It is, as medievalists of all kinds are aware, immensely difficult to penetrate the mind-set and thought-processes of men and women who lived centuries ago.G. R. Hambly, ‘Becoming Visible’, 1998
Introducing the Khātūns
By 1206, Temüjin, a young Mongol prince, had concluded his military campaigns in the Mongolian steppes, finding himself enthroned by his peers and rivals and renamed Chinggis (usually known as Genghis) Khan from then on. While this date marks the end of a bloody period in Mongolian history, it also symbolises the beginning of an even bloodier era in the history of Eurasia. The Mongol armies, now united under Chinggis Khan would, over the course of three generations, conquer all that lay in their path from the Yellow Sea to the Danube in Central Europe and from Siberia to the Indus. Yet, when speaking of nomadic empires, conquest does not necessarily lead to territorial unity. As soon as Chinggis Khan died in 1227, the conquered territories were divided among his four sons and their descendants, prompting the fragmentation of the empire into four khanates (China, Central Asia, Iran and the Golden Horde of Russia) that would be fighting each other only a few years after the death of Ögetei Khan (d. 1241), first successor of Chinggis Khan.

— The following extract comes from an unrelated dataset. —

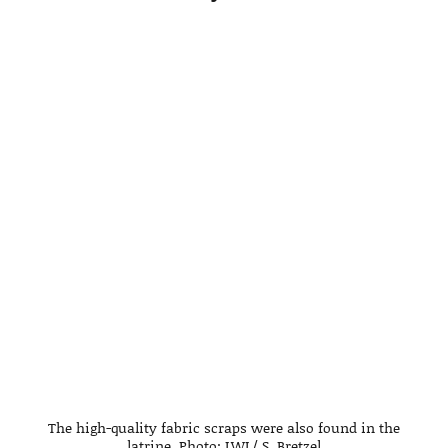
The high-quality fabric scraps were also found in the
latrine. Photo: LWL/ S. Bretzel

The Mongol armies did not simply pass through or conquer and withdraw from the territories they defeated, as other nomadic peoples such as the Huns had done before them. Instead, they came to stay, and their women and children followed immediately after the army to join them and settle in the places where the military had succeeded. As these women began to dwell in the growing empire, those belonging to the higher classes and who were married to members of the Chinggisid family began to be addressed by the honorific title of khātūn (pl. khawātīn; however, I will use the more common Anglicised plural of khātūns) to distinguish their higher status, and recognised union with a male ruler, from other women in the court such as concubines. The word itself is of uncertain origin, possibly coming from old Turkic (or perhaps even the Sogdian language), but it is widely used in medieval Persian and Arabic sources alike. The meaning of the term is ‘lady’ or ‘noblewoman’ and had been used to refer to noblewomen long before the Mongols appeared in Central Asia in the early thirteenth century.